Otter's Fun Does $800 In Damage
Lootas, a female sea otter at the Seattle Aquarium, decided to have a little fun yesterday with a loose chunk of concrete she pried out of a rock wall in her enclosure.
The wily otter was enjoying the ruckus, whacking away at the glass of her enclosure with the chunk firmly in her paws until the glass broke.
The otter, who is almost 2, was not hurt when the glass broke. It's safety glass, so it shattered into a thousand shapes safely contained by a plastic laminate.
"She broke it so spectacularly," said Galen Motin Goff, spokeswoman for the Seattle Aquarium. The second pane of the double-walled tank did not break.
Aquarium staff members were alerted to Lootas' actions by a patron, who told them "an otter is tapping on the glass." By the time staffers got to Lootas' tank, the glass was cracked. Lootas and her tank mates, Kenai and Kodiak, were moved to a tank next door.
A diver searched the tank for pieces of glass, and glass-company workers gamely boated around in the tank, surveying one of their more unusual repair jobs.
The glass will cost about $800 to replace, Goff said. The work will be done next week.
Otter antics are nothing new at the aquarium. The otters have opened doors to their exhibit and stepped out in the hall. The doors are now kept locked with latches higher than the otters can reach.
Lootas was raised from a pup by the aquarium staff after her mother was killed by a boat in Prince William Sound in Alaska. Aquarium staff members built a water bed and seal-pup pools for her, and cared for her around the clock. She weighed 5 pounds when she arrived. Today she weighs 50.

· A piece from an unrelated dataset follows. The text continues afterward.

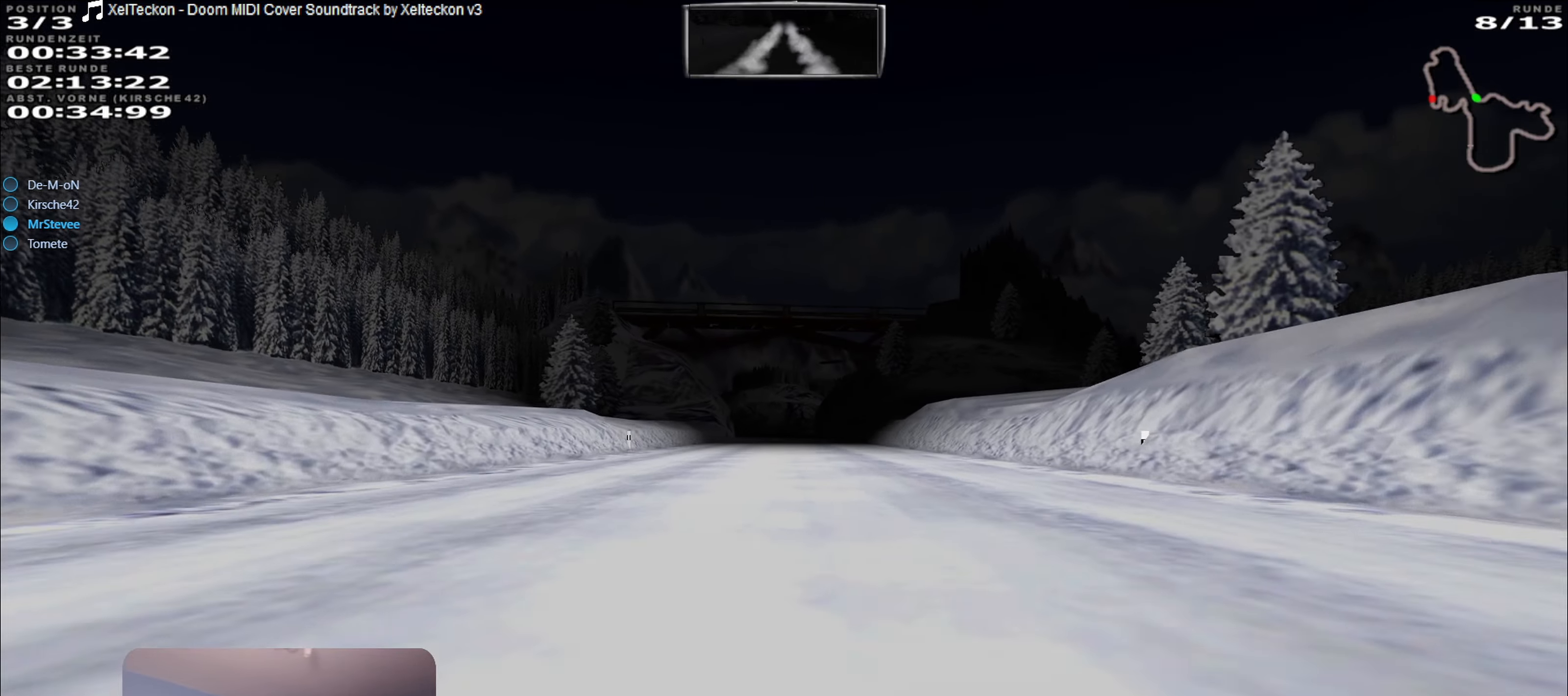
{"buttons": ["R2"], "left_stick": "center", "right_stick": "center", "events": []}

Her antics are a sign of good health and high spirit. Otters like to play and are fascinated by sound. Lootas smacked away at the glass not to escape but for the fun of it, enjoying the racket, said C.J. Casson, marine biologist at the aquarium.
Otters are the smallest of marine mammals, and one of the few adept at using tools. In the wild they break shells with rocks to eat the succulent seafood within.
Otters eat 25 percent of their body weight every day. Their hair is so thick, at about a half-million hairs per square inch, that water does not even touch their skin.
Lootas, which means Wave Eater in Haida, is a curious, rambunctious "teenager," aquarium staffers say. The tank's glass has been broken by otters three times in 10 years. Lootas was the culprit two of those three times.
"She's definitely a rebel," Casson said. "I'm sure she's smirking right now."